» Directions
Convert each line of the material below into a JSON list of strings, one string per line, and leave out any blank lines.

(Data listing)
----
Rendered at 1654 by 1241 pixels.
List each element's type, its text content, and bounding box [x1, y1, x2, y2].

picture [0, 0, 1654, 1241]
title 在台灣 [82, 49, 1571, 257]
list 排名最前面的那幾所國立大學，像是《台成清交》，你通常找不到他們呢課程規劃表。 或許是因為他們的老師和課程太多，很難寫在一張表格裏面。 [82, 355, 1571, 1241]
----
» Solution to the problem
[
  "Rendered at 1654 by 1241 pixels.",
  "List each element's type, its text content, and bounding box [x1, y1, x2, y2].",
  "picture [0, 0, 1654, 1241]",
  "title 在台灣 [82, 49, 1571, 257]",
  "list 排名最前面的那幾所國立大學，像是《台成清交》，你通常找不到他們呢課程規劃表。 或許是因為他們的老師和課程太多，很難寫在一張表格裏面。 [82, 355, 1571, 1241]"
]